Employer provided disability insurance benefits, which are governed by the Employee Retirement Income Security Act (ERISA), pay a portion of a claimant’s earnings if they cannot work because of illness or injury. Typically, the first six months of disability insurance benefits are paid by what is referred to as short term disability (STD) insurance. The benefits paid thereafter, typically until the age of 65 are paid by long term disability (LTD) insurance.
The ERISA claim regulations apply to both STD and LTD insurance benefits. While STD insurance and LTD insurance pay benefits, the terms under which such benefits are paid and calculated differ significantly.

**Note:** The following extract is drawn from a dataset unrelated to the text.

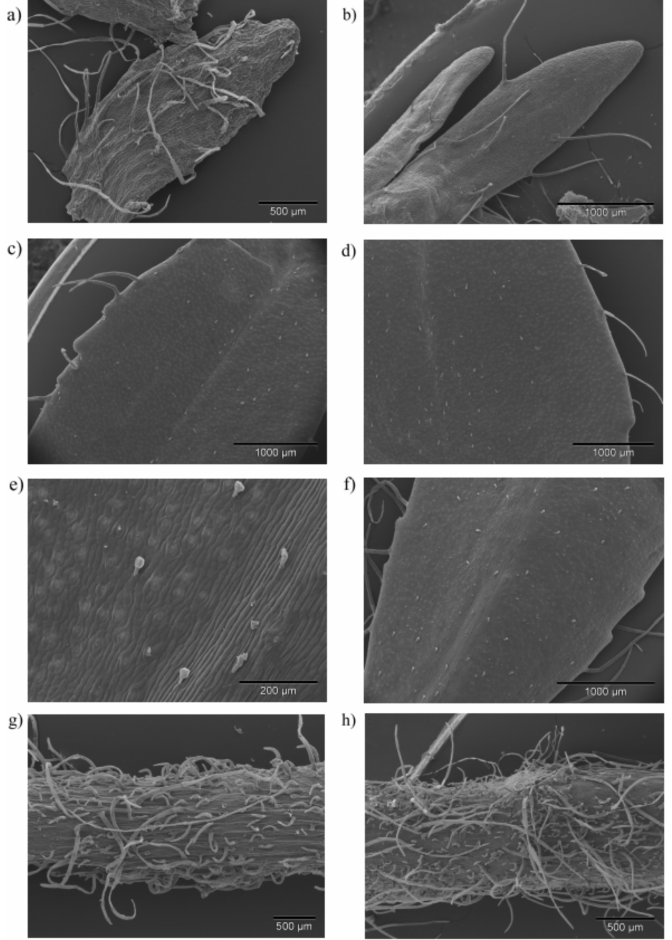
Figure 2. SEM micrographs of the di ff erent trichome types of V. saturejoides ssp. saturejoides . Rare ( a , b ) and dense ( g , h ) indumentum of non-glandular trichomes on the calyx ( a , b ) and stem ( g , h ); glandular trichomes on the adaxial ( c , d ) and abaxial ( e , f ) leaf surface; micrographs of Prenj ( a , c , e , f , g ) and Kamešnica ( b , d , h ) sample. Table 2. Occurrence and frequency of trichomes on aerial parts of Veronica saturejoides ssp. saturejoides .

Both STD and LTD insurance benefit claims are started with a notice of claim that must be given within a certain period of time that is stated in the insurance policy. Typically, the process of providing notice of claim starts with an inquiry to the employer’s human resources department. The claimant should receive a three-part form or be provided with a web address to file the claim. On the form, one part is filled out by the employer, one part by the claimant’s doctor and one part by the claimant. See, Frequently Asked Question (FAQ’s) No. 11. This form is sent to the insurance company. Within a specified period, the insurance company should contact the claimant for the continuation of the claim process. If the insurance company does not contact the claimant, the claimant has an obligation to provide additional information required by the policy. See, Common Issues in ERISA Claims II 1a.
Once a claim is made, the insurance company has a certain period of time to make a decision. Special circumstances allow the insurance company to obtain an extension of time. If the insurance company determines to pay the benefits, it will issue monthly checks for the STD or LTD benefit in the amount calculated according to the terms of the policy. If the insurance company determines that it will not pay the benefits (See, FAQs Nos. 23 and 24.), it must issue a denial letter with the items required by the ERISA regulations. See, FAQ No. 13.
The denial letter, among other things, must advise the claimant that the claimant has 180 days to appeal the denial determination and identify the information necessary to perfect the appeal. The additional information typically includes office visit notes, doctor letters, tests and/or films.
Once the appeal is filed, the insurance company has a specified period of time and extensions to make a determination. It may reverse its decision and start to pay benefits. It may uphold its decision to not pay benefits. Some insurance companies allow for a second appeal which is governed by the same regulations for the first appeal.
If the claimant is not willing to accept the adverse benefit determination, then the claimant must file suit. This suit is generally filed in a federal court. The case is presented to the judge without a jury and is limited to the evidence in the administrative record with respect to the merits of the claims. See, Common Issue in ERISA Claims, II 2E. The case typically is decided on the basis of whether the insurance company abused its discretion in denying the benefits. See, FAQ No. 17. The conflict of interest of the insurance company is a factor that is considered by the judge.
The time involved in an ERISA STD or LTD insurance benefit claim can be substantial and will tax the financial endurance of any claimant. From the date a claim is filed, it may take the insurance company 90 days to make a determination, the claimant may take 180 days to file an appeal, the insurance company may take 90 days to reach a decision, if necessary, suit is filed with a trial date of 13-15 months, a decision by the judge may take 6 months and an appeal to the court of appeals adds 18 to 24 months. The entire process may total 43 to 51 months.
The definition of disability is usually the same for both STD and LTD insurance benefits. See, FAQ No. 16. Some of the differences between STD and LTD benefits, in addition to the duration of the benefits, are very significant. STD insurance benefits may be calculated based on 100% of the claimant’s weekly earnings with no offsets. LTD benefits are typically 60% of the claimant’s monthly earnings offset by numerous sources of other income, most notability Social Security Benefits. The LTD definition of disability changes at a point, typically 24 months, from using your own occupation as the criterion to any occupation that the claimant can perform based on their education, training and experience. So the promise to pay 60%, if you cannot do your job, is not necessarily the most accurate way to state the benefit amount or the obligation.
The STD insurance benefits claim may or may not be subject to a pre-existing condition clause. The LTD insurance benefits claim is always subject to a pre-existing condition clause which may be avoided in certain circumstances.
The LTD insurance benefits are subject to more defenses to the obligation to pay than STD insurance benefits. One such defense is the limitation of benefits to 24 months for disability based on a mental or nervous condition and/or alcohol/drug abuse. Some insurance policies also have a similar limitation for subjective symptoms which cause disability.
Taxability of the benefits depends on whether the claimant paid the disability insurance with after-tax dollars. In such case, the benefits most likely would not be taxable. If the employer paid or the claimant paid with before-tax dollars, the benefits most likely would be taxable. See, Common Issues in ERISA Claims, II 9.